British Journal of Haematology | 1990
G. Roberto Burgio; Maurizio Aricò; Massimo Marconi; Arnalda Lanfranchi; Désirée Caselli; Alberto G. Ugazio
In an attempt to define a biological marker of monocyte hyperactivation in the course of infantile histiocytosis, the spontaneous nitroblue tetrazolium (NBT) reduction assay was applied to monocytes from 13 children with Langerhans cell histiocytosis (LCH), familial haemophagocytic lymphohistiocytosis (FHL), juvenile xanthogranuloma or malignant histiocytosis. Significant increase in NBT reduction was observed in the patients with both active LCH and FHL in comparison with control subjects, who were either healthy or affected by different conditions. A close relationship between spontaneous reduction rate and clinical condition of the patients was evident in patients tested at diagnosis, during remission and during the course of disease reactivation.
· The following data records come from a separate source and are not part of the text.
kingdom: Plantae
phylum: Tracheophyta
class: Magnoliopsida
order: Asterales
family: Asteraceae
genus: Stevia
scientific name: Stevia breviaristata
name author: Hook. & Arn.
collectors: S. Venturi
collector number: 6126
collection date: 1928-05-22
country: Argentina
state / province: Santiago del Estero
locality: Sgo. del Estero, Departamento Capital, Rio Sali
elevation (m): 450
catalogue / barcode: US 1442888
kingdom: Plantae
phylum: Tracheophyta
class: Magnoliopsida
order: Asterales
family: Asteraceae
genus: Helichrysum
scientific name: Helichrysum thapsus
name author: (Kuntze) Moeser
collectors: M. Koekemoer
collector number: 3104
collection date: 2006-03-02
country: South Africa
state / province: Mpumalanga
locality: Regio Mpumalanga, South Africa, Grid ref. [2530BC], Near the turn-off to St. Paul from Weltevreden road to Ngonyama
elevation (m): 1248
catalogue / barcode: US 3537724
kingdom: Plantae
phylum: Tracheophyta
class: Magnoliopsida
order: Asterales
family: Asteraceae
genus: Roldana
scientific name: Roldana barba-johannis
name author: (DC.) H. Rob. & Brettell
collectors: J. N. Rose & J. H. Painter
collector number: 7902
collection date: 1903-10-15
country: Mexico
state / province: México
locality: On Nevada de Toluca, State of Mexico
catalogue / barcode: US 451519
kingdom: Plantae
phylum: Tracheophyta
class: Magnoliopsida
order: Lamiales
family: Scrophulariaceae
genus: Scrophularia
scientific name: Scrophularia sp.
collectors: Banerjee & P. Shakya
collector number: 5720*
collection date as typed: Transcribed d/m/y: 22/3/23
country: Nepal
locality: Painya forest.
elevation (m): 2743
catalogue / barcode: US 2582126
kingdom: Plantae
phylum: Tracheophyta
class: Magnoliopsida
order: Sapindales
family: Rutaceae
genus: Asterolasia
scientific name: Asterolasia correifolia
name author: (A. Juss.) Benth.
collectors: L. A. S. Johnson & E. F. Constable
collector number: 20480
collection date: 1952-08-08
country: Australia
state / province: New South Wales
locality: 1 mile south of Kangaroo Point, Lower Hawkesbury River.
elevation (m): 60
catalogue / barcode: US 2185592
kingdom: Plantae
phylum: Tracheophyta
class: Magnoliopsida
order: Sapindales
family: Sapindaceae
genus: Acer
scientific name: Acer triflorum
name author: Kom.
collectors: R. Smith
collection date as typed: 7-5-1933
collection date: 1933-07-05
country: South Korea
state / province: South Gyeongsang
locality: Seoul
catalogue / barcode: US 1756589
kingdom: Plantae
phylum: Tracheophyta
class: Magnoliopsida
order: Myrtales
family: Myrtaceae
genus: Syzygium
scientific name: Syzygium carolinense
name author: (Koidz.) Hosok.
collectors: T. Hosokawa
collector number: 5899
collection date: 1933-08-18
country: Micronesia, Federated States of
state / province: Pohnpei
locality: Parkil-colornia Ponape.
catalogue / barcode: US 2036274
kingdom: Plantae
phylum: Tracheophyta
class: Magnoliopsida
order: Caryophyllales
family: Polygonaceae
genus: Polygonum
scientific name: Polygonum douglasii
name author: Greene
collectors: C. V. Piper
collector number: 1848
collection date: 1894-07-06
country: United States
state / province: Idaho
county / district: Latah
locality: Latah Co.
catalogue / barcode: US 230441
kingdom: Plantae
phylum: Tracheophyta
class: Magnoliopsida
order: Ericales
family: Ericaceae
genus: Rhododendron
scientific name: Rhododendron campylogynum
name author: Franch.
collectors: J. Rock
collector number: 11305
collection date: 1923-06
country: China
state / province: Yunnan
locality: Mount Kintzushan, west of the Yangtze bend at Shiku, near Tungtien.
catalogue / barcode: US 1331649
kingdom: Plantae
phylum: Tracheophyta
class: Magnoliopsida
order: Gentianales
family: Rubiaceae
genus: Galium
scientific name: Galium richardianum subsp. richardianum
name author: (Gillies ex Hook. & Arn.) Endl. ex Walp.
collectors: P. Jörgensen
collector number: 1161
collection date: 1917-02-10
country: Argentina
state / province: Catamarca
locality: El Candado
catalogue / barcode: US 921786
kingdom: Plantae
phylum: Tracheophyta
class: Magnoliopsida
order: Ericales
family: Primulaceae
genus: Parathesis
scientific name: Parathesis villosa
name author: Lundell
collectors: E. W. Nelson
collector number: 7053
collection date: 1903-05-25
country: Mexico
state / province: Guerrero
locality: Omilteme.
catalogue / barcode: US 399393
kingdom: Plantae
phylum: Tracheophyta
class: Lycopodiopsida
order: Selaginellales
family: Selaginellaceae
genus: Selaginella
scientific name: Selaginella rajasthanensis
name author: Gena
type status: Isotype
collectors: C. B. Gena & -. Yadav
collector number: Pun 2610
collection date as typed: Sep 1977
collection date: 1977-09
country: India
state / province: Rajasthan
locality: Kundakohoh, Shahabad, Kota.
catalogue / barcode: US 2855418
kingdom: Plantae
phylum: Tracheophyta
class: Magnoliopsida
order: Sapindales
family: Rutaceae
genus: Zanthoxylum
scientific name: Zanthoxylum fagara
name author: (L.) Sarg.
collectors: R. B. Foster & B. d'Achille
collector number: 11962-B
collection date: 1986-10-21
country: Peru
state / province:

Interleukin‐1 (IL‐1) production by monocytes was also evaluated: the patients with LCH and FHL displayed a significant increase in in vitro IL‐1 production by lipopolysaccharide‐stimulated monocytes. In our experience the spontaneous NBT reduction assay was a sensitive, quite specific, low‐cost and reproducible test for the evaluation of children with histiocytosis. Useful information may be obtained at diagnosis but also during the clinical course of disease by using this marker of monocyte spontaneous activation.